Kamut (Khorasan wheat)
Kamut is a brand name for a type of wheat called Khorasan, which was rumored to be extinct. While kamut contains less gluten than the regular wheat, it does not make it a safe choice for people with gluten sensitivity. However, some people claim that gluten in kamut is tolerable, but this assertion requires thorough scientific research.
Even though kamut is not exactly gluten-free, this grain is packed with fiber, proteins and minerals that the body needs for better health. A cup or 172g of kamut contains 11g of protein. Additionally, kamut contains 55 micrograms of selenium, an essential trace mineral that you can only get from food. Selenium helps prevent cell damage and protect the body from toxic heavy metals.
How to use: Kamut is an excellent high-protein alternative to oatmeal. The kernels can also be added to salads, stir-fries and soups for some extra crunch and texture.
Spelt (Triticum spelta) is one of the oldest grains in history, but people usually preferred other grains over it because of the hardness of its shell. In the 1980s, spelt found its way back to people’s homes thanks to the arrival of health food movements.
A subspecies of wheat, spelt offers more nutritional value than its relative. It has a high concentration of protein (one cup or 194g of cooked spelt will give you 11g of protein), plus, it is high in dietary fiber as well (8g per cup). Spelt is also a good source of iron and copper, which are good for blood circulation, and niacin, which is important in hormone regulation.

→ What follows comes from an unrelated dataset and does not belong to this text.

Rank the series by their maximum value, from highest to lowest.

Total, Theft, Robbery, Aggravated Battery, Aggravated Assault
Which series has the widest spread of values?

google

How to use: With its nutty flavor, spelt can be used as a gluten-free flour alternative. The great thing about spelt is that you don’t have to knead it as much as wheat. You can also cook it like a risotto or add it to salads for chewiness.
Teff are tiny grains packed with tons of power. In 2014, this Ethiopian import was called the new quinoa for the high amount of nutrition it gives. Packed with 8 essential amino acids, teff is a great protein source for vegetarians and for athletes who need a boost in muscle recovery. Since teff is gluten-free, it’s safe for people suffering from celiac disease. It also has a low glycemic index, perfect for consumption by diabetics.

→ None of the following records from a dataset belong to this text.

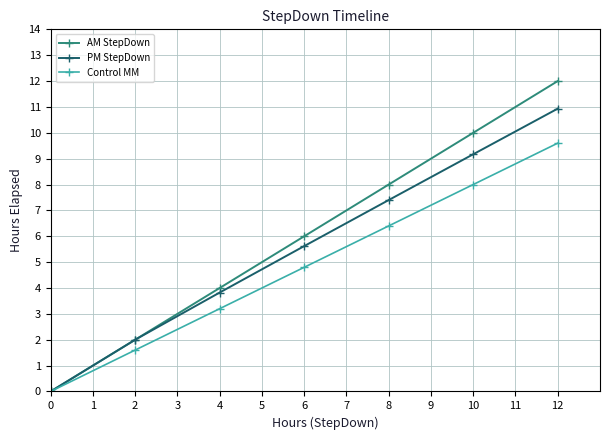

Reading left to right, list all the values displayed in this chart.

AM StepDown: 0.0	2.0	4.0	6.0	8.0	10.0	12.0
PM StepDown: 0.0	2.0	3.8	5.6	7.4	9.2	10.9
Control MM: 0.0	1.6	3.2	4.8	6.4	8.0	9.6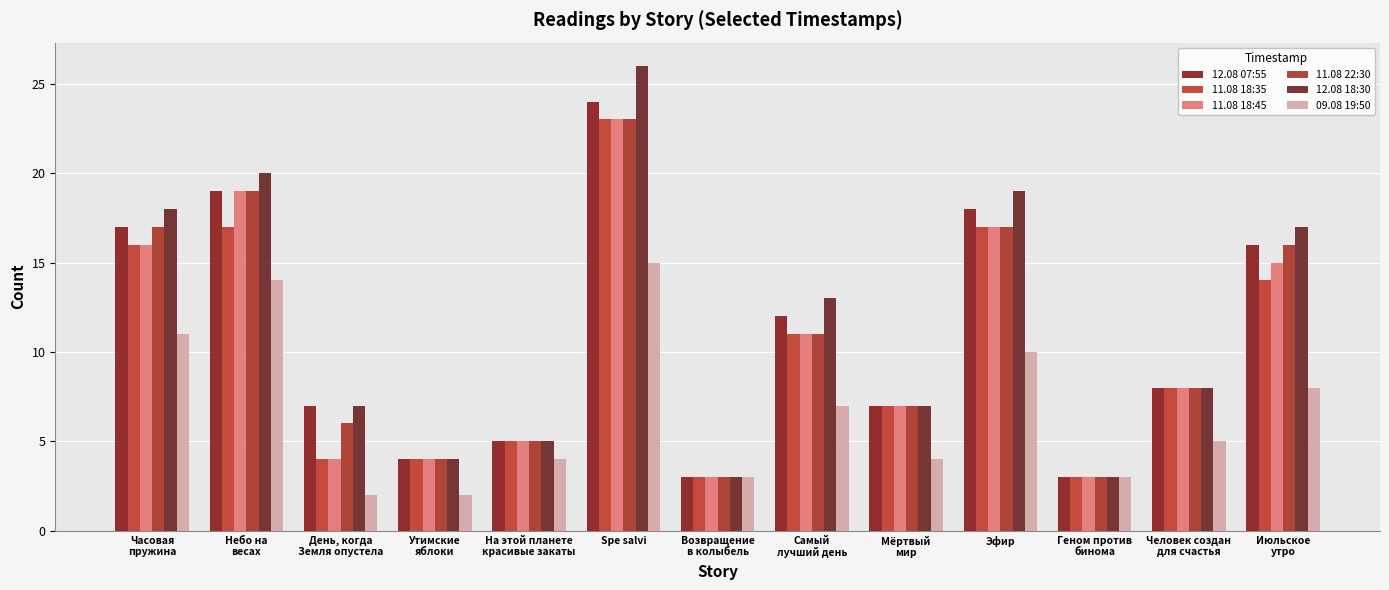

What is the value of the 11.08 18:45 bar at the 6th from the left?

23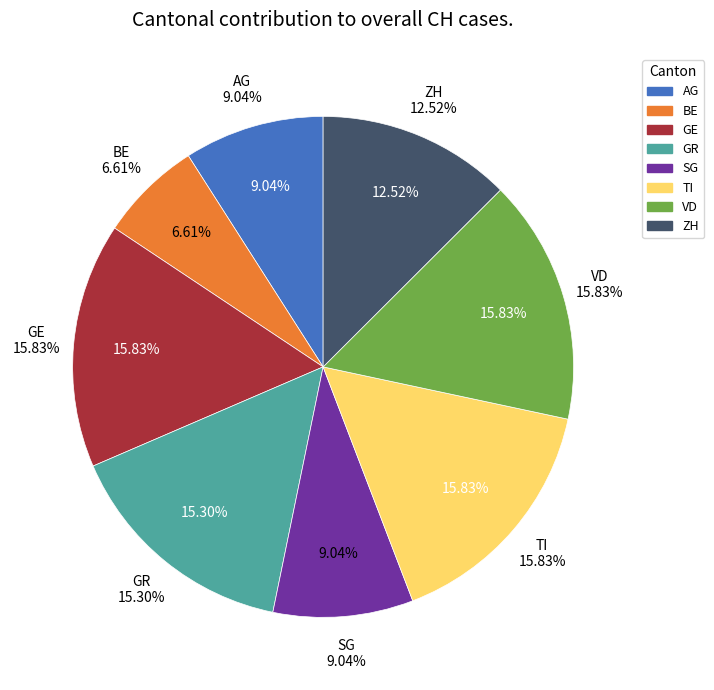

Do SG and TI together represent more than half of the pie?

No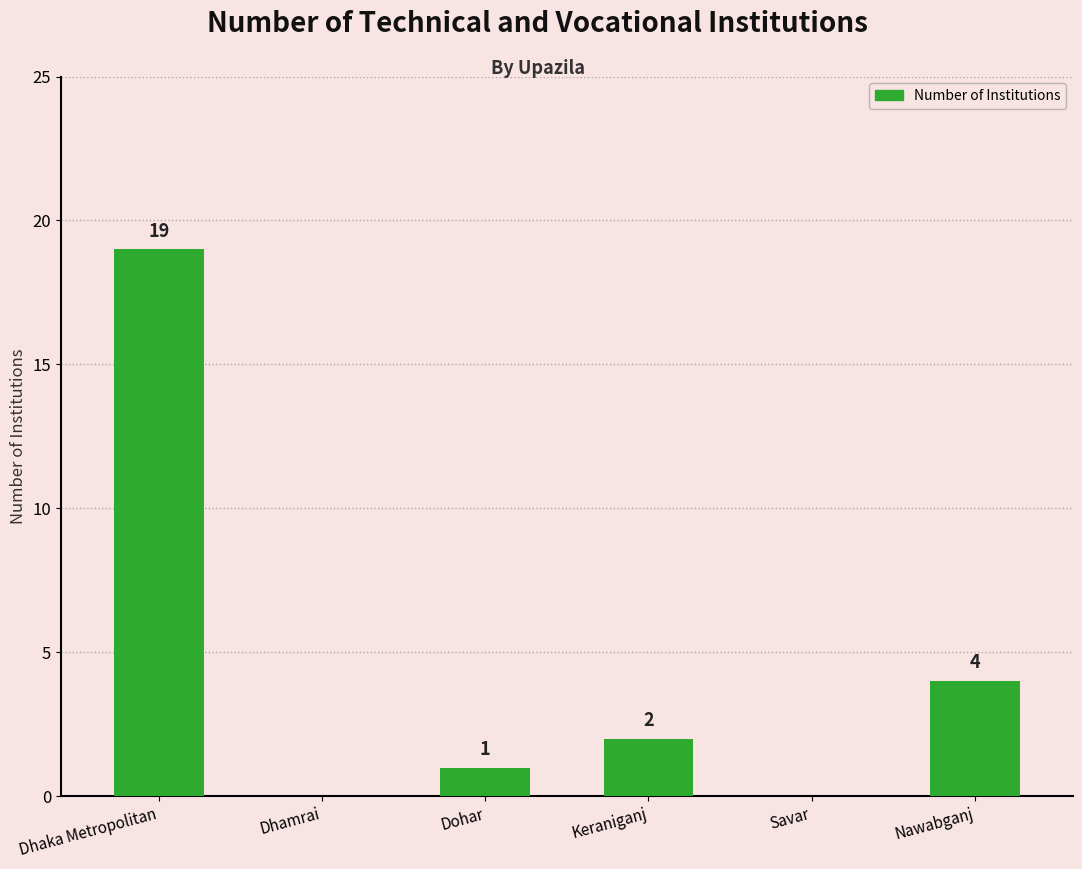

What is the maximum value shown in the chart?

19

Moreover, people who are lactose intolerant need other sources of calcium, and teff may just be the perfect solution. One cup of teff contains half the amount of calcium found in 1 cup of cooked spinach.

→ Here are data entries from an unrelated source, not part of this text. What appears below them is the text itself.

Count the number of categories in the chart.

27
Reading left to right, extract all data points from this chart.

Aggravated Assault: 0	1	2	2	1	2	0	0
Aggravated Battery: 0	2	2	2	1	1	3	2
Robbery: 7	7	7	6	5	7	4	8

How to use: Steam it, boil it, bake it, or eat it whole – teff is so versatile that you can do pretty much anything with it. You can use whole grains to thicken soups and stews. You can also add it to veggie burger patties to add more texture.
It’s unfortunate that sorghum is overlooked by many western countries, as it is a nutrient powerhouse. In the United States, sorghum is mostly used as livestock feed. But this grain, which is grown in South Asia, Africa and Central America, packs a whopping 22g of protein per cup (192 grams). Perfect for human consumption!
Additionally, a serving of cooked sorghum provides 47% of the recommended daily iron intake. It is also rich in antioxidants. In fact, study shows that sorghum bran packs more antioxidants than blueberries. Other studies show that this gluten-free grain can also inhibit cancer growth and protect people from diabetes.
How to use: Just like with the other grains, you can use sorghum in salads or as a replacement for couscous. You can also mill sorghum to make sorghum flour, which you can use in baking. Better yet, put it in a pot on the stovetop and pop it like popcorn.
Quinoa may have had the spotlight for being a superfood, but these five healthy grains pack more protein than the favored quinoa grain (seed). Diversify your diet by adding new grains to your kitchen repertoire. Who knows, you just might like them better than quinoa.